取り組む作業:
1. 遅刻についての文章を、「1980年頃、新宿ピットイン」のある箇所から書き始め、「ね」と言って歌いだしました。」の後で止めて示してください。その際、「ライブ」を「コンサート」に置き換えてください。
2. データのうち、「sketchPlane」という文字列を含む行がいくつあるか数え、その数だけを答えてください。大文字と小文字は区別します。

本文抜粋:
★ ★ ★ ★

■ 遅刻について

 1980年頃、新宿ピットインで浅川マキのライブを聴いたことがあります。特にファンだったわけではなくて、大都会に上京して田舎にはない場所に行ってみたかっただけですが。

 

 その時、ちょっとした出来事がありました。地下の薄暗い穴倉みたいな場所で待っていてもなかなか開演しません。予定時間より1時間ほど遅れてやっと浅川マキが現れました。彼女が何事もなかったようにライブを始めようとしたとき、観客の一人が「遅れたことを謝ったらどうだ」とかなり立腹した様子で言いました。彼女は一言「悪かったわね」と言って歌いだしました。

 

 よくは、知りませんでしたが、遅刻は日常茶飯事なのかなと思いましたね。実は私も中学、高校の頃は、遅刻の常習者でした。親が水商売をしていて夜が遅いので、朝起きているのは私一人でした。自分でインスタントラーメンを作って食べて登校していました。時々寝坊すると当然、遅刻です。一番遅れたのは、1時限目の授業が終わった後でした。1時間以下なので浅川マキよりはマシです。欠席せずにちゃんと登校するところは我ながら律儀です。浅川マキも、遅れはしたもののちゃんとライブはしました。

★ ★ ★ ★

データ:
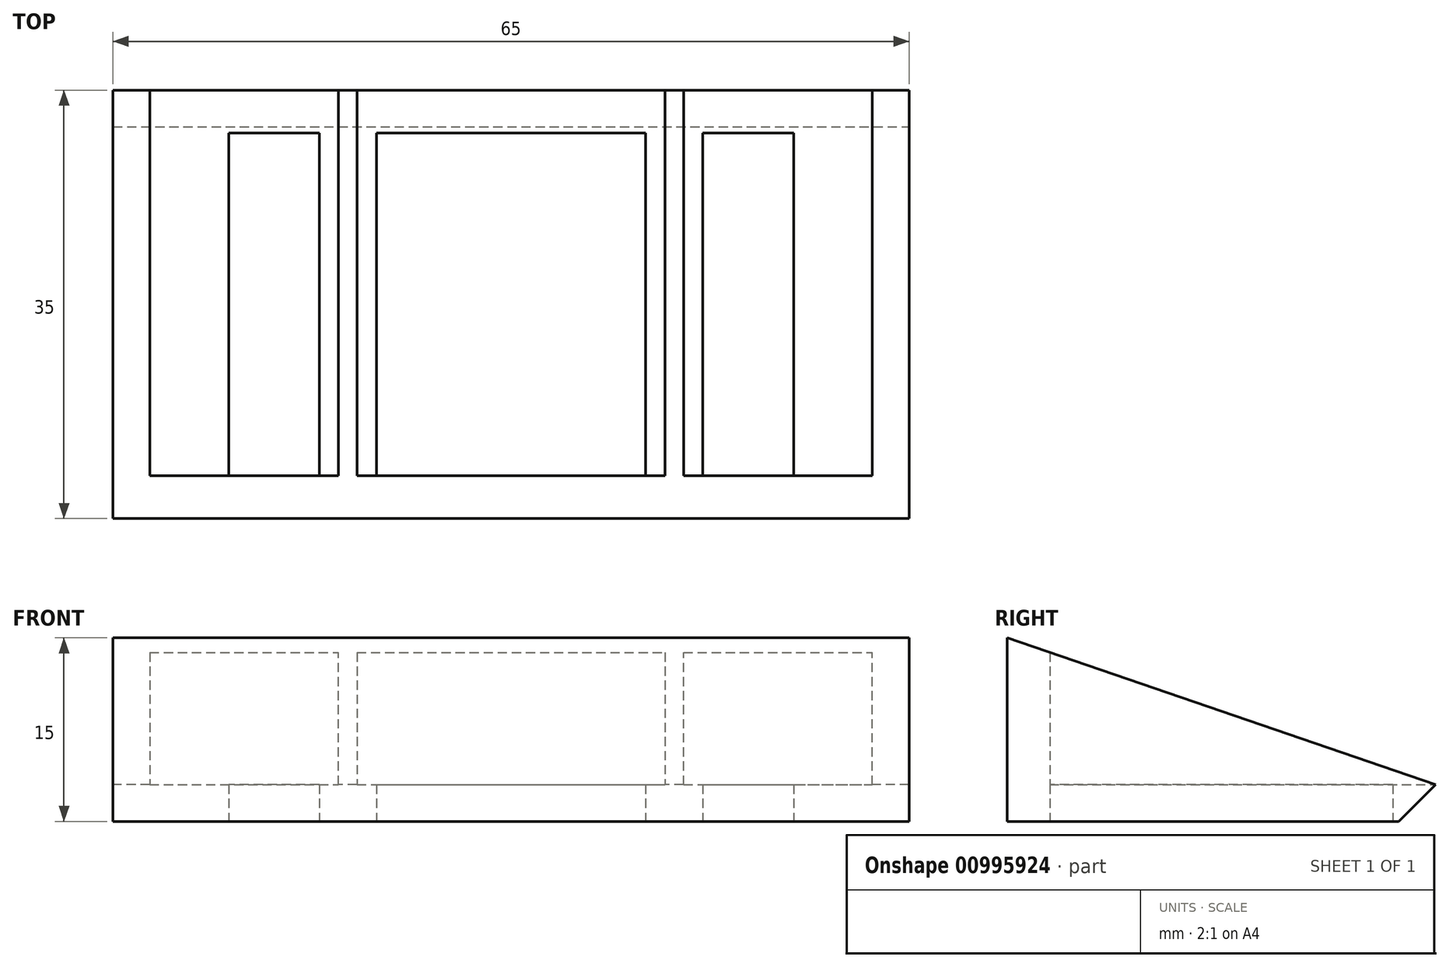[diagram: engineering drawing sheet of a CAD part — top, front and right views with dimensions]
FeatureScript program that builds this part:
annotation { "Feature Type Name" : "Feature", "Feature Type Description" : "" }
export const myFeature = defineFeature(function(context is Context, id is Id, definition is map)
    precondition{}
    {
        {
            var Q0;
            Q0=qCreatedBy(makeId("Top.planeOp"),FACE);
            var sketch = newSketch(context, id + "F0", { "sketchPlane" : qUnion([Q0])});
            skLineSegment(sketch, "E0.bottom", {"start": v(-32.5, 17.5) * mm, "end": v(32.5, 17.5) * mm});
            skLineSegment(sketch, "E0.top", {"start": v(-32.5, -17.5) * mm, "end": v(32.5, -17.5) * mm});
            skLineSegment(sketch, "E0.left", {"start": v(-32.5, 17.5) * mm, "end": v(-32.5, -17.5) * mm});
            skLineSegment(sketch, "E0.right", {"start": v(32.5, 17.5) * mm, "end": v(32.5, -17.5) * mm});
            skPoint(sketch, "E0.middle", {"position": v(0, 0) * mm});
            skLineSegment(sketch, "E1.left", {"start": v(-19.37, 14) * mm, "end": v(-19.37, -14) * mm, "construction": true});
            skLineSegment(sketch, "E1.right", {"start": v(19.37, 14) * mm, "end": v(19.37, -14) * mm, "construction": true});
            skLineSegment(sketch, "E2.bottom", {"start": v(-19.37, 14) * mm, "end": v(-23.07, 14) * mm});
            skLineSegment(sketch, "E2.top", {"start": v(-19.37, -14) * mm, "end": v(-23.07, -14) * mm});
            skLineSegment(sketch, "E2.left", {"start": v(-19.37, 14) * mm, "end": v(-19.37, -14) * mm});
            skLineSegment(sketch, "E2.right", {"start": v(-23.07, 14) * mm, "end": v(-23.07, -14) * mm});
            skLineSegment(sketch, "E3.MirrorCS", {"start": v(-15.67, 14) * mm, "end": v(-15.67, -14) * mm});
            skLineSegment(sketch, "E4.MirrorCS", {"start": v(-19.37, 14) * mm, "end": v(-15.67, 14) * mm});
            skLineSegment(sketch, "E5.MirrorCS", {"start": v(-19.37, -14) * mm, "end": v(-15.67, -14) * mm});
            skLineSegment(sketch, "E6.bottom", {"start": v(-11, 14) * mm, "end": v(11, 14) * mm});
            skLineSegment(sketch, "E6.top", {"start": v(-11, -14) * mm, "end": v(11, -14) * mm});
            skLineSegment(sketch, "E6.left", {"start": v(-11, 14) * mm, "end": v(-11, -14) * mm});
            skLineSegment(sketch, "E6.right", {"start": v(11, 14) * mm, "end": v(11, -14) * mm});
            skLineSegment(sketch, "E7.MirrorCS", {"start": v(15.67, 14) * mm, "end": v(15.67, -14) * mm});
            skLineSegment(sketch, "E8.MirrorCS", {"start": v(23.07, 14) * mm, "end": v(23.07, -14) * mm});
            skLineSegment(sketch, "E9.MirrorCS", {"start": v(19.37, 14) * mm, "end": v(23.07, 14) * mm});
            skLineSegment(sketch, "E10.MirrorCS", {"start": v(19.37, -14) * mm, "end": v(23.07, -14) * mm});
            skLineSegment(sketch, "E11.bottom", {"start": v(-23.07, 14) * mm, "end": v(23.07, 14) * mm});
            skLineSegment(sketch, "E11.top", {"start": v(-23.07, -14) * mm, "end": v(23.07, -14) * mm});
            skLineSegment(sketch, "E12.top", {"start": v(-32.5, -14) * mm, "end": v(32.5, -14) * mm});
            skLineSegment(sketch, "E12.left", {"start": v(-32.5, -17.5) * mm, "end": v(-32.5, -14) * mm});
            skLineSegment(sketch, "E12.right", {"start": v(32.5, -17.5) * mm, "end": v(32.5, -14) * mm});
            skLineSegment(sketch, "E13.bottom", {"start": v(-32.5, 17.5) * mm, "end": v(-29.5, 17.5) * mm});
            skLineSegment(sketch, "E13.top", {"start": v(-32.5, -17.5) * mm, "end": v(-29.5, -17.5) * mm});
            skLineSegment(sketch, "E13.right", {"start": v(-29.5, 17.5) * mm, "end": v(-29.5, -17.5) * mm});
            skLineSegment(sketch, "E14", {"start": v(-15.67, 0.77) * mm, "end": v(-11, 0.77) * mm, "construction": true});
            skLineSegment(sketch, "E15.bottom", {"start": v(-13.33, 0.77) * mm, "end": v(-12.58, 0.77) * mm});
            skLineSegment(sketch, "E15.top", {"start": v(-13.33, 17.5) * mm, "end": v(-12.58, 17.5) * mm});
            skLineSegment(sketch, "E15.left", {"start": v(-13.33, 0.77) * mm, "end": v(-13.33, 17.5) * mm});
            skLineSegment(sketch, "E15.right", {"start": v(-12.58, 0.77) * mm, "end": v(-12.58, 17.5) * mm});
            skLineSegment(sketch, "E16.MirrorCS", {"start": v(-14.08, 0.77) * mm, "end": v(-14.08, 17.5) * mm});
            skLineSegment(sketch, "E17.MirrorCS", {"start": v(-13.33, 17.5) * mm, "end": v(-14.08, 17.5) * mm});
            skLineSegment(sketch, "E18.MirrorCS", {"start": v(-11, 0.77) * mm, "end": v(-15.67, 0.77) * mm, "construction": true});
            skLineSegment(sketch, "E19.bottom", {"start": v(-14.08, 0.77) * mm, "end": v(-12.58, 0.77) * mm});
            skLineSegment(sketch, "E19.top", {"start": v(-14.08, -17.5) * mm, "end": v(-12.58, -17.5) * mm});
            skLineSegment(sketch, "E19.left", {"start": v(-14.08, 0.77) * mm, "end": v(-14.08, -17.5) * mm});
            skLineSegment(sketch, "E19.right", {"start": v(-12.58, 0.77) * mm, "end": v(-12.58, -17.5) * mm});
            skLineSegment(sketch, "E20.MirrorCS", {"start": v(12.58, 0.77) * mm, "end": v(12.58, 17.5) * mm});
            skLineSegment(sketch, "E21.MirrorCS", {"start": v(12.58, 0.77) * mm, "end": v(12.58, -17.5) * mm});
            skLineSegment(sketch, "E22.MirrorCS", {"start": v(14.08, 0.77) * mm, "end": v(14.08, -17.5) * mm});
            skLineSegment(sketch, "E23.MirrorCS", {"start": v(13.33, 17.5) * mm, "end": v(12.58, 17.5) * mm});
            skLineSegment(sketch, "E24.MirrorCS", {"start": v(13.33, 17.5) * mm, "end": v(14.08, 17.5) * mm});
            skLineSegment(sketch, "E25.MirrorCS", {"start": v(14.08, 0.77) * mm, "end": v(14.08, 17.5) * mm});
            skLineSegment(sketch, "E26.MirrorCS", {"start": v(13.33, 0.77) * mm, "end": v(13.33, 17.5) * mm});
            skLineSegment(sketch, "E27.MirrorCS", {"start": v(14.08, -17.5) * mm, "end": v(12.58, -17.5) * mm});
            skLineSegment(sketch, "E28.MirrorCS", {"start": v(29.5, 17.5) * mm, "end": v(29.5, -17.5) * mm});
            skSolve(sketch);
        }
        {
            var Q0;
            {var subQ0=sQuery(id+"F0.wireOp",EDGE,"E0.left");var subQ1=sQuery(id+"F0.wireOp",EDGE,"E0.bottom");var subQ2=makeQuery(id+"F0.imprint","INTERSECT",VERTEX,{"derivedFrom":[subQ1,subQ0]});Q0=makeQuery(id+"F0.imprint","IMPRINT",FACE,{"disambiguationData":[TD([[makeQuery(id+"F0.imprint","IMPRINT",EDGE,{"disambiguationData":[TD([[subQ2,-1.0]])],"derivedFrom":subQ1}),-1.0]])]});}
            var Q1;
            {var subQ0=sQuery(id+"F0.wireOp",EDGE,"E0.left");var subQ1=sQuery(id+"F0.wireOp",EDGE,"E0.top");var subQ2=makeQuery(id+"F0.imprint","INTERSECT",VERTEX,{"derivedFrom":[subQ1,subQ0]});Q1=makeQuery(id+"F0.imprint","IMPRINT",FACE,{"disambiguationData":[TD([[makeQuery(id+"F0.imprint","IMPRINT",EDGE,{"disambiguationData":[TD([[subQ2,-1.0]])],"derivedFrom":subQ1}),1.0]])]});}
            var Q2;
            {var subQ0=sQuery(id+"F0.wireOp",EDGE,"E19.right");var subQ1=sQuery(id+"F0.wireOp",EDGE,"E0.top");var subQ2=makeQuery(id+"F0.imprint","INTERSECT",VERTEX,{"derivedFrom":[subQ1,subQ0]});Q2=makeQuery(id+"F0.imprint","IMPRINT",FACE,{"disambiguationData":[TD([[makeQuery(id+"F0.imprint","IMPRINT",EDGE,{"disambiguationData":[TD([[subQ2,1.0]])],"derivedFrom":subQ1}),1.0]])]});}
            var Q3;
            {var subQ4=sQuery(id+"F0.wireOp",EDGE,"E15.bottom");Q3=makeQuery(id+"F0.imprint","IMPRINT",FACE,{"disambiguationData":[TD([[makeQuery(id+"F0.imprint","IMPRINT",EDGE,{"derivedFrom":subQ4}),-1.0]])]});}
            var Q4;
            {var subQ5=sQuery(id+"F0.wireOp",EDGE,"E19.bottom");Q4=makeQuery(id+"F0.imprint","IMPRINT",FACE,{"disambiguationData":[TD([[makeQuery(id+"F0.imprint","IMPRINT",EDGE,{"derivedFrom":subQ5}),1.0]])]});}
            var Q5;
            {var subQ5=sQuery(id+"F0.wireOp",EDGE,"E15.bottom");Q5=makeQuery(id+"F0.imprint","IMPRINT",FACE,{"disambiguationData":[TD([[makeQuery(id+"F0.imprint","IMPRINT",EDGE,{"derivedFrom":subQ5}),1.0]])]});}
            var Q6;
            {var subQ0=sQuery(id+"F0.wireOp",EDGE,"E15.left");var subQ1=sQuery(id+"F0.wireOp",EDGE,"E0.bottom");var subQ2=makeQuery(id+"F0.imprint","INTERSECT",VERTEX,{"derivedFrom":[subQ1,subQ0]});Q6=makeQuery(id+"F0.imprint","IMPRINT",FACE,{"disambiguationData":[TD([[makeQuery(id+"F0.imprint","IMPRINT",EDGE,{"disambiguationData":[TD([[subQ2,1.0]])],"derivedFrom":subQ1}),-1.0]])]});}
            var Q7;
            {var subQ0=sQuery(id+"F0.wireOp",EDGE,"E15.right");var subQ1=sQuery(id+"F0.wireOp",EDGE,"E0.bottom");var subQ2=makeQuery(id+"F0.imprint","INTERSECT",VERTEX,{"derivedFrom":[subQ1,subQ0]});Q7=makeQuery(id+"F0.imprint","IMPRINT",FACE,{"disambiguationData":[TD([[makeQuery(id+"F0.imprint","IMPRINT",EDGE,{"disambiguationData":[TD([[subQ2,1.0]])],"derivedFrom":subQ1}),-1.0]])]});}
            var Q8;
            {var subQ1=sQuery(id+"F0.wireOp",EDGE,"E6.top");Q8=makeQuery(id+"F0.imprint","IMPRINT",FACE,{"disambiguationData":[TD([[makeQuery(id+"F0.imprint","IMPRINT",EDGE,{"derivedFrom":subQ1}),-1.0]])]});}
            var Q9;
            {var subQ9=sQuery(id+"F0.wireOp",EDGE,"E2.top");Q9=makeQuery(id+"F0.imprint","IMPRINT",FACE,{"disambiguationData":[TD([[makeQuery(id+"F0.imprint","IMPRINT",EDGE,{"derivedFrom":subQ9}),1.0]])]});}
            var Q10;
            {var subQ0=sQuery(id+"F0.wireOp",EDGE,"E21.MirrorCS");var subQ1=sQuery(id+"F0.wireOp",EDGE,"E0.top");var subQ2=makeQuery(id+"F0.imprint","INTERSECT",VERTEX,{"derivedFrom":[subQ1,subQ0]});Q10=makeQuery(id+"F0.imprint","IMPRINT",FACE,{"disambiguationData":[TD([[makeQuery(id+"F0.imprint","IMPRINT",EDGE,{"disambiguationData":[TD([[subQ2,-1.0]])],"derivedFrom":subQ1}),1.0]])]});}
            var Q11;
            {var subQ0=sQuery(id+"F0.wireOp",EDGE,"E0.right");var subQ1=sQuery(id+"F0.wireOp",EDGE,"E0.top");var subQ2=makeQuery(id+"F0.imprint","INTERSECT",VERTEX,{"derivedFrom":[subQ1,subQ0]});Q11=makeQuery(id+"F0.imprint","IMPRINT",FACE,{"disambiguationData":[TD([[makeQuery(id+"F0.imprint","IMPRINT",EDGE,{"disambiguationData":[TD([[subQ2,1.0]])],"derivedFrom":subQ1}),1.0]])]});}
            var Q12;
            {var subQ3=sQuery(id+"F0.wireOp",EDGE,"E11.bottom");var subQ9=makeQuery(id+"F0.imprint","INTERSECT",VERTEX,{"derivedFrom":[subQ3,sQuery(id+"F0.wireOp",EDGE,"E26.MirrorCS")]});Q12=makeQuery(id+"F0.imprint","IMPRINT",FACE,{"disambiguationData":[TD([[makeQuery(id+"F0.imprint","IMPRINT",EDGE,{"disambiguationData":[TD([[subQ9,-1.0]])],"derivedFrom":subQ3}),-1.0]])]});}
            var Q13;
            {var subQ0=sQuery(id+"F0.wireOp",EDGE,"E25.MirrorCS");var subQ1=sQuery(id+"F0.wireOp",EDGE,"E0.bottom");var subQ2=makeQuery(id+"F0.imprint","INTERSECT",VERTEX,{"derivedFrom":[subQ1,subQ0]});Q13=makeQuery(id+"F0.imprint","IMPRINT",FACE,{"disambiguationData":[TD([[makeQuery(id+"F0.imprint","IMPRINT",EDGE,{"disambiguationData":[TD([[subQ2,1.0]])],"derivedFrom":subQ1}),-1.0]])]});}
            var Q14;
            {var subQ0=sQuery(id+"F0.wireOp",EDGE,"E20.MirrorCS");var subQ1=sQuery(id+"F0.wireOp",EDGE,"E0.bottom");var subQ2=makeQuery(id+"F0.imprint","INTERSECT",VERTEX,{"derivedFrom":[subQ1,subQ0]});Q14=makeQuery(id+"F0.imprint","IMPRINT",FACE,{"disambiguationData":[TD([[makeQuery(id+"F0.imprint","IMPRINT",EDGE,{"disambiguationData":[TD([[subQ2,-1.0]])],"derivedFrom":subQ1}),-1.0]])]});}
            var Q15;
            {var subQ9=sQuery(id+"F0.wireOp",EDGE,"E10.MirrorCS");Q15=makeQuery(id+"F0.imprint","IMPRINT",FACE,{"disambiguationData":[TD([[makeQuery(id+"F0.imprint","IMPRINT",EDGE,{"derivedFrom":subQ9}),-1.0]])]});}
            var Q16;
            {var subQ0=sQuery(id+"F0.wireOp",EDGE,"E0.right");var subQ1=sQuery(id+"F0.wireOp",EDGE,"E0.bottom");var subQ2=makeQuery(id+"F0.imprint","INTERSECT",VERTEX,{"derivedFrom":[subQ1,subQ0]});Q16=makeQuery(id+"F0.imprint","IMPRINT",FACE,{"disambiguationData":[TD([[makeQuery(id+"F0.imprint","IMPRINT",EDGE,{"disambiguationData":[TD([[subQ2,1.0]])],"derivedFrom":subQ1}),-1.0]])]});}
            extrude(context, id + "F1", {"entities" : qUnion([Q0, Q1, Q2, Q3, Q4, Q5, Q6, Q7, Q8, Q9, Q10, Q11, Q12, Q13, Q14, Q15, Q16]), "depth" : 15 * mm, "offsetDistance" : 25 * mm});
        }
        {
            var Q0;
            Q0=makeQuery(id+"F0.imprint","IMPRINT",FACE,{"disambiguationData":[TD([[makeQuery(id+"F0.imprint","IMPRINT",EDGE,{"derivedFrom":sQuery(id+"F0.wireOp",EDGE,"E2.bottom")}),-1.0]])]});
            var Q1;
            {var subQ1=sQuery(id+"F0.wireOp",EDGE,"E3.MirrorCS");Q1=makeQuery(id+"F0.imprint","IMPRINT",FACE,{"disambiguationData":[TD([[makeQuery(id+"F0.imprint","IMPRINT",EDGE,{"derivedFrom":subQ1}),1.0]])]});}
            var Q2;
            {var subQ6=sQuery(id+"F0.wireOp",EDGE,"E6.left");Q2=makeQuery(id+"F0.imprint","IMPRINT",FACE,{"disambiguationData":[TD([[makeQuery(id+"F0.imprint","IMPRINT",EDGE,{"derivedFrom":subQ6}),-1.0]])]});}
            var Q3;
            {var subQ1=sQuery(id+"F0.wireOp",EDGE,"E6.bottom");Q3=makeQuery(id+"F0.imprint","IMPRINT",FACE,{"disambiguationData":[TD([[makeQuery(id+"F0.imprint","IMPRINT",EDGE,{"derivedFrom":subQ1}),1.0]])]});}
            var Q4;
            {var subQ0=sQuery(id+"F0.wireOp",EDGE,"E15.left");var subQ1=sQuery(id+"F0.wireOp",EDGE,"E0.bottom");var subQ2=makeQuery(id+"F0.imprint","INTERSECT",VERTEX,{"derivedFrom":[subQ1,subQ0]});Q4=makeQuery(id+"F0.imprint","IMPRINT",FACE,{"disambiguationData":[TD([[makeQuery(id+"F0.imprint","IMPRINT",EDGE,{"disambiguationData":[TD([[subQ2,1.0]])],"derivedFrom":subQ1}),-1.0]])]});}
            var Q5;
            {var subQ0=sQuery(id+"F0.wireOp",EDGE,"E15.right");var subQ1=sQuery(id+"F0.wireOp",EDGE,"E0.bottom");var subQ2=makeQuery(id+"F0.imprint","INTERSECT",VERTEX,{"derivedFrom":[subQ1,subQ0]});Q5=makeQuery(id+"F0.imprint","IMPRINT",FACE,{"disambiguationData":[TD([[makeQuery(id+"F0.imprint","IMPRINT",EDGE,{"disambiguationData":[TD([[subQ2,1.0]])],"derivedFrom":subQ1}),-1.0]])]});}
            var Q6;
            {var subQ8=sQuery(id+"F0.wireOp",EDGE,"E8.MirrorCS");Q6=makeQuery(id+"F0.imprint","IMPRINT",FACE,{"disambiguationData":[TD([[makeQuery(id+"F0.imprint","IMPRINT",EDGE,{"derivedFrom":subQ8}),1.0]])]});}
            var Q7;
            {var subQ1=sQuery(id+"F0.wireOp",EDGE,"E6.right");Q7=makeQuery(id+"F0.imprint","IMPRINT",FACE,{"disambiguationData":[TD([[makeQuery(id+"F0.imprint","IMPRINT",EDGE,{"derivedFrom":subQ1}),1.0]])]});}
            var Q8;
            {var subQ6=sQuery(id+"F0.wireOp",EDGE,"E7.MirrorCS");Q8=makeQuery(id+"F0.imprint","IMPRINT",FACE,{"disambiguationData":[TD([[makeQuery(id+"F0.imprint","IMPRINT",EDGE,{"derivedFrom":subQ6}),-1.0]])]});}
            extrude(context, id + "F2", {"entities" : qUnion([Q0, Q1, Q2, Q3, Q4, Q5, Q6, Q7, Q8]), "operationType" : NewBodyOperationType.ADD, "depth" : 3 * mm, "offsetDistance" : 25 * mm});
        }
        {
            var Q0;
            {var subQ0=sQuery(id+"F0.wireOp",EDGE,"E0.bottom");var subQ1=makeQuery(id+"F0.imprint","INTERSECT",VERTEX,{"derivedFrom":[subQ0,sQuery(id+"F0.wireOp",EDGE,"E25.MirrorCS")]});var subQ3=makeQuery(id+"F0.imprint","INTERSECT",VERTEX,{"derivedFrom":[subQ0,sQuery(id+"F0.wireOp",EDGE,"E15.left")]});var subQ5=makeQuery(id+"F0.imprint","IMPRINT",EDGE,{"disambiguationData":[TD([[subQ3,1.0]])],"derivedFrom":subQ0});var subQ6=makeQuery(id+"F0.imprint","INTERSECT",VERTEX,{"derivedFrom":[subQ0,sQuery(id+"F0.wireOp",EDGE,"E15.right")]});var subQ7=makeQuery(id+"F0.imprint","IMPRINT",EDGE,{"disambiguationData":[TD([[subQ6,1.0]])],"derivedFrom":subQ0});var subQ8=makeQuery(id+"F0.imprint","INTERSECT",VERTEX,{"derivedFrom":[subQ0,sQuery(id+"F0.wireOp",EDGE,"E13.right")]});var subQ9=makeQuery(id+"F0.imprint","INTERSECT",VERTEX,{"derivedFrom":[subQ0,sQuery(id+"F0.wireOp",EDGE,"E20.MirrorCS")]});Q0=makeQuery(id+"F2.boolean.opBoolean","MERGE",EDGE,{"derivedFrom":[makeQuery(id+"F1.opExtrude","CAP_EDGE",EDGE,{"disambiguationData":[OSD([subQ0]),TDD([makeQuery(id+"F0.imprint","IMPRINT",EDGE,{"disambiguationData":[TD([[makeQuery(id+"F0.imprint","INTERSECT",VERTEX,{"derivedFrom":[subQ0,sQuery(id+"F0.wireOp",EDGE,"E0.left")]}),-1.0]])],"derivedFrom":subQ0})])],"isStart":true}),makeQuery(id+"F1.opExtrude","CAP_EDGE",EDGE,{"disambiguationData":[OSD([subQ0]),TDD([makeQuery(id+"F0.imprint","IMPRINT",EDGE,{"disambiguationData":[TD([[makeQuery(id+"F0.imprint","INTERSECT",VERTEX,{"derivedFrom":[subQ0,sQuery(id+"F0.wireOp",EDGE,"E0.right")]}),1.0]])],"derivedFrom":subQ0})])],"isStart":true}),makeQuery(id+"F1.opExtrude","CAP_EDGE",EDGE,{"disambiguationData":[OSD([subQ0]),TDD([subQ7,subQ5])],"isStart":true}),makeQuery(id+"F1.opExtrude","CAP_EDGE",EDGE,{"disambiguationData":[OSD([subQ0]),TDD([makeQuery(id+"F0.imprint","IMPRINT",EDGE,{"disambiguationData":[TD([[subQ1,1.0]])],"derivedFrom":subQ0}),makeQuery(id+"F0.imprint","IMPRINT",EDGE,{"disambiguationData":[TD([[subQ9,-1.0]])],"derivedFrom":subQ0})])],"isStart":true}),makeQuery(id+"F2.opExtrude","CAP_EDGE",EDGE,{"disambiguationData":[OSD([subQ0]),TDD([makeQuery(id+"F0.imprint","IMPRINT",EDGE,{"disambiguationData":[TD([[subQ6,-1.0]])],"derivedFrom":subQ0}),makeQuery(id+"F0.imprint","IMPRINT",EDGE,{"disambiguationData":[TD([[subQ8,-1.0]])],"derivedFrom":subQ0}),subQ7,subQ5])],"isStart":true}),makeQuery(id+"F2.opExtrude","CAP_EDGE",EDGE,{"disambiguationData":[OSD([subQ0]),TDD([makeQuery(id+"F0.imprint","IMPRINT",EDGE,{"disambiguationData":[TD([[subQ1,-1.0]])],"derivedFrom":subQ0})])],"isStart":true})]});}
            chamfer(context, id + "F3", {"entities" : qUnion([Q0]), "width" : 3 * mm, "tangentPropagation" : true});
        }
        {
            var Q0;
            Q0=makeQuery(id+"F1.opExtrude","SWEPT_FACE",FACE,{"disambiguationData":[OSD([sQuery(id+"F0.wireOp",EDGE,"E0.right")])]});
            var sketch = newSketch(context, id + "F4", { "sketchPlane" : qUnion([Q0])});
            skLineSegment(sketch, "E29", {"start": v(17.5, 3) * mm, "end": v(-17.5, 15) * mm});
            skLineSegment(sketch, "E30", {"start": v(-17.5, 15) * mm, "end": v(17.5, 15) * mm});
            skLineSegment(sketch, "E31", {"start": v(17.5, 15) * mm, "end": v(17.5, 3) * mm});
            skSolve(sketch);
        }
        {
            var Q0;
            Q0=makeQuery(id+"F4.imprint","IMPRINT",FACE,{"disambiguationData":[TD([[makeQuery(id+"F4.imprint","IMPRINT",EDGE,{"derivedFrom":sQuery(id+"F4.wireOp",EDGE,"E29")}),-1.0]])]});
            extrude(context, id + "F5", {"entities" : qUnion([Q0]), "operationType" : NewBodyOperationType.REMOVE, "oppositeDirection" : true, "depth" : 83.7 * mm, "offsetDistance" : 25 * mm});
        }
    });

★ ★ ★ ★

解答一覧:
1.
1980年頃、新宿ピットインで浅川マキのコンサートを聴いたことがあります。特にファンだったわけではなくて、大都会に上京して田舎にはない場所に行ってみたかっただけですが。

 

 その時、ちょっとした出来事がありました。地下の薄暗い穴倉みたいな場所で待っていてもなかなか開演しません。予定時間より1時間ほど遅れてやっと浅川マキが現れました。彼女が何事もなかったようにコンサートを始めようとしたとき、観客の一人が「遅れたことを謝ったらどうだ」とかなり立腹した様子で言いました。彼女は一言「悪かったわね」と言って歌いだしました。

2. 2